Shepard admits the conspiracy theory title is a tad eyebrow-raising. "The title is preposterous unless you read the book," he says. "But when you read the book, it just shatters conventional wisdom about Watergate."
What the book does, Shepard tells Whispers, is that it "re-jiggers Watergate." It delves into the Kennedy Democrats' motivations for prolonging the scandal that ousted President Richard Nixon and makes Watergate look a lot more like Monicagate. "It's just like what they did with Bill Clinton," he says, pointing to the fact that most people, when looking back on Clinton's impeachment trial in the 1990s, feel as if it was politically motivated. "Isn't it funny that most people think Watergate was on the merits?" he muses. "And what my book says is no, no, no, it was exactly the same, they just did a better job of covering up the partisan politics."

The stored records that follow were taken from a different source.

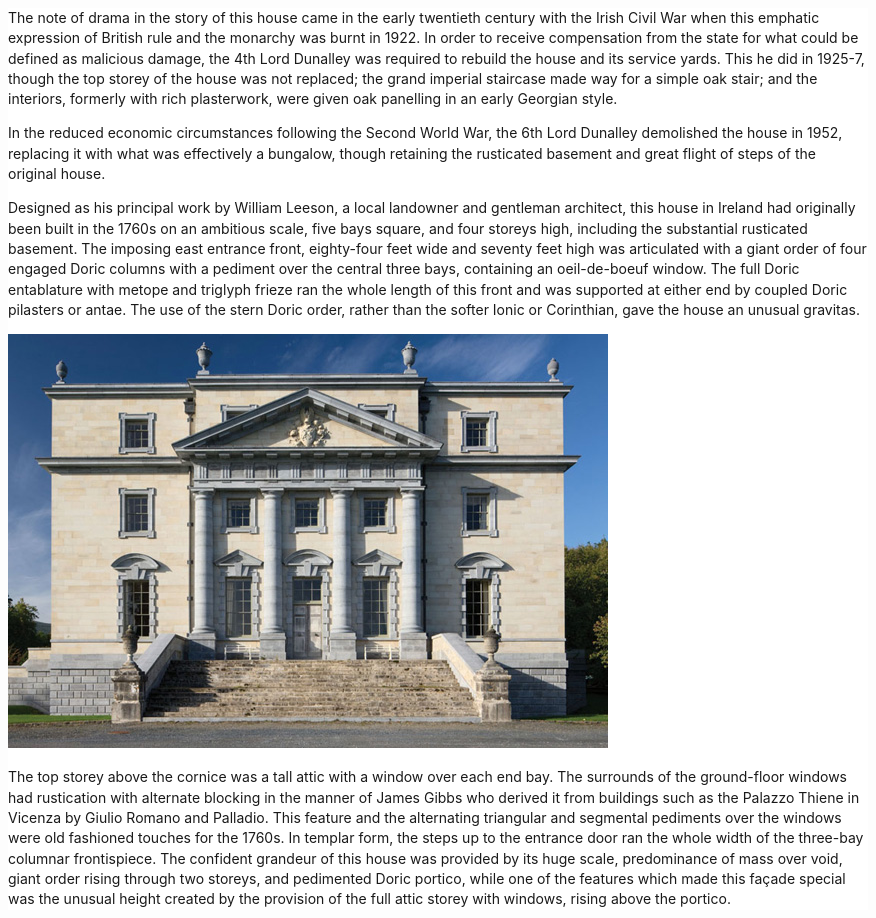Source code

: <p>	
	The note of drama in the story of this house came in the early twentieth century with the Irish Civil War when this emphatic expression of British rule and the monarchy was burnt in 1922. In order to receive compensation from the state for what could be defined as malicious damage, the 4th Lord Dunalley was required to rebuild the house and its service yards. This he did in 1925-7, though the top storey of the house was not replaced; the grand imperial staircase made way for a simple oak stair; and the interiors, formerly with rich plasterwork, were given oak panelling in an early Georgian style.
</p><p>
	In the reduced economic circumstances following the Second World War, the 6th Lord Dunalley demolished the house in 1952, replacing it with what was effectively a bungalow, though retaining the rusticated basement and great flight of steps of the original house. 
</p><p>
	Designed as his principal work by William Leeson, a local landowner and gentleman architect, this house in Ireland had originally been built in the 1760s on an ambitious scale, five bays square, and four storeys high, including the substantial rusticated basement. The imposing east entrance front, eighty-four feet wide and seventy feet high was articulated with a giant order of four engaged Doric columns with a pediment over the central three bays, containing an oeil-de-boeuf window. The full Doric entablature with metope and triglyph frieze ran the whole length of this front and was supported at either end by coupled Doric pilasters or antae. The use of the stern Doric order, rather than the softer Ionic or Corinthian, gave the house an unusual gravitas.
</p>

<a class="fancybox" rel="group" href="/images/projects/kilboy/images/23.jpg">
	<img src="/images/projects/kilboy/images/thumbs/23.jpg" alt="{{ page.title }}" class="half-inset" />
</a>

<p>
	The top storey above the cornice was a tall attic with a window over each end bay. The surrounds of the ground-floor windows had rustication with alternate blocking in the manner of James Gibbs who derived it from buildings such as the Palazzo Thiene in Vicenza by Giulio Romano and Palladio. This feature and the alternating triangular and segmental pediments over the windows were old fashioned touches for the 1760s. In templar form, the steps up to the entrance door ran the whole width of the three-bay columnar frontispiece. The confident grandeur of this house was provided by its huge scale, predominance of mass over void, giant order rising through two storeys, and pedimented Doric portico, while one of the features which made this façade special was the unusual height created by the provision of the full attic storey with windows, rising above the portico.
</p><p>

And how does this all lead to getting Ted Kennedy into the White House? Well, that takes a bit more imagination, since Kennedy didn't run in the post-Watergate election in 1976. "It's a game of connect the dots," Shepard says about his secret-plot theory. "You could look at it and you could say: 'I don't go all the way, I don't go where he does, but I got to tell you, some of these facts are troubling.' "
After leaving the Ford administration for corporate law in 1975, Shepard stayed connected to his Nixon roots by getting together with a group of 80 or so public policy staffers. "We get back together to talk about public policy," Shepard says. One thing they don't talk about: Watergate.